Wednesday, June 11, 2008

Every day begin the task anew

I managed to crank out a little over a thousand words this morning, but the entire time I was writing I had the feeling the scene wasn't quite right. I've been having this niggling feeling about Crowmaker for a few days now--I still feel that the core of the story contains a good spark of magic, but I don't think I have the shape of the plot just right yet. The temptation to just give up reared its ugly head a couple of times, but I'm not ready to do that. The story is THERE. I just have to keep fiddling around outside its walls until I can see the true shape of it.

In the meantime, God bless Elizabeth Bear:


I was talking with another friend last night about the single worst stage of trying to break into print. It's the "there's nothing wrong with this story but I'm not going to buy it" stage. (Actual words (or a paraphrase thereof) from an actual rejection letter written by ellen_datlow to me, circa 2004.) It's the stage where you're competent, but you haven't yet found your voice. The snap isn't quite there, the pop, the narrative drive. It's the garage-band stage.

I read something somewhere that opined that the difference between garage bands and bands that break out is not musical competence, but having found their own sound. I've listened to this happen to a couple of friends' bands, and it's true, I think.

It also applies to writers. You get stuck at that stage because you are trying to find the things that will lift you our of competence and into the next stage. And I can tell you what those things are.

One is confidence (hard, in a business where one faces constant rejection.) Confidence in the story you're telling. Confidence in your ability to tell it. That confidence is what gives a narrative drive, allows you to stop hemming and hawing and say what you mean rather than talking around it.

Another is voice. Sounding like yourself, the rhythm and swing of your rhetoric, the unique chord progressions that make this identifiably your song and not something anybody could have written.

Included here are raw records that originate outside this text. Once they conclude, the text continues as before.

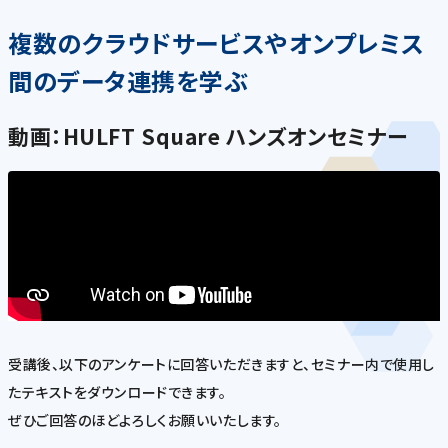
複数のクラウドサービスやオンプレミス
間のデータ連携を学ぶ
動画：HULFT Square ハンズオンセミナー
受講後、以下のアンケートに回答いただきますと、セミナー内で使用し
たテキストをダウンロードできます。
ぜひご回答のほどよろしくお願いいたします。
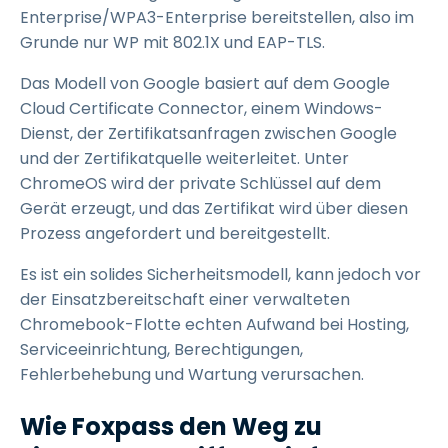
Enterprise/WPA3-Enterprise bereitstellen, also im
Grunde nur WP mit 802.1X und EAP-TLS.
Das Modell von Google basiert auf dem Google
Cloud Certificate Connector, einem Windows-
Dienst, der Zertifikatsanfragen zwischen Google
und der Zertifikatquelle weiterleitet. Unter
ChromeOS wird der private Schlüssel auf dem
Gerät erzeugt, und das Zertifikat wird über diesen
Prozess angefordert und bereitgestellt.
Es ist ein solides Sicherheitsmodell, kann jedoch vor
der Einsatzbereitschaft einer verwalteten
Chromebook-Flotte echten Aufwand bei Hosting,
Serviceeinrichtung, Berechtigungen,
Fehlerbehebung und Wartung verursachen.
Wie Foxpass den Weg zu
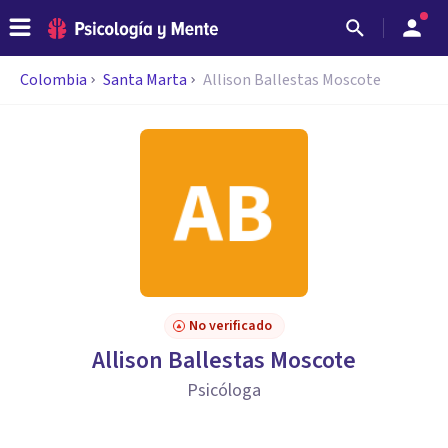
Colombia
Santa Marta
Allison Ballestas Moscote
No verificado
Allison Ballestas Moscote
Psicóloga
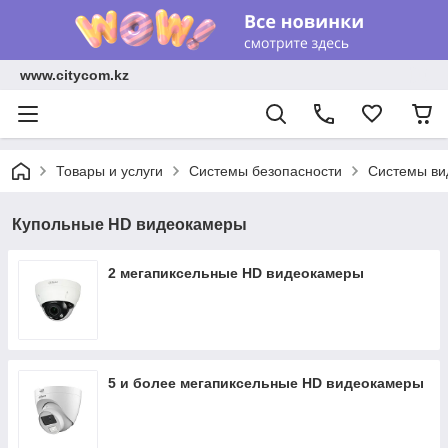
www.citycom.kz
Товары и услуги
Системы безопасности
Системы ви
Купольные HD видеокамеры
2 мегапиксельные HD видеокамеры
5 и более мегапиксельные HD видеокамеры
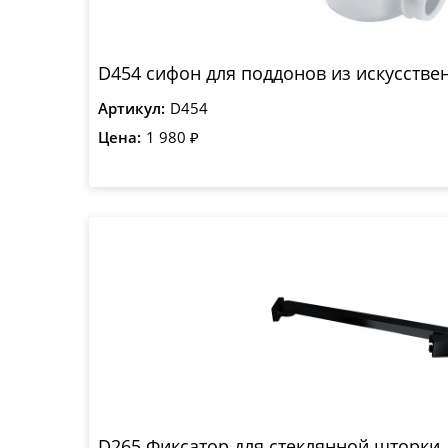
D454 сифон для поддонов из искусстве
Артикул:
D454
Цена:
1 980 ₽
D265 Фиксатор для стеклянной шторки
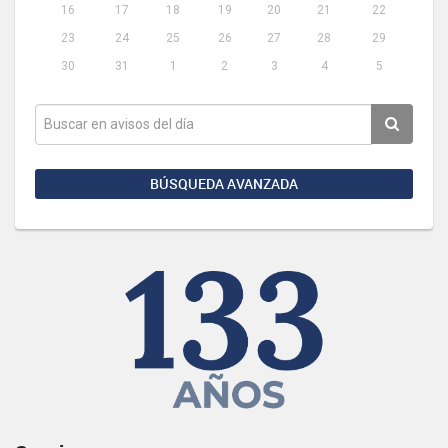
16
17
18
19
20
21
22
23
24
25
26
27
28
29
30
31
1
2
3
4
5
BÚSQUEDA AVANZADA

And the interesting thing there is that that personalization--which is what's going to make people love your work--is the same thing that's going to make some people hate it. Strong opinions are what you're after. And some of those strong opinions are going to be negative.
She's the little voice that, even though she doesn't know me, continues to whisper, "You could get there, too. You know what I mean; it's just a matter of keeping at it. So keep at it." I do feel that I'm still working on the competence part, particularly where novel length work is concerned. I suppose that never really stops, although I can look back now and see that I've come a long way from where I started.

That's OK. I can get there. I just have to keep at it.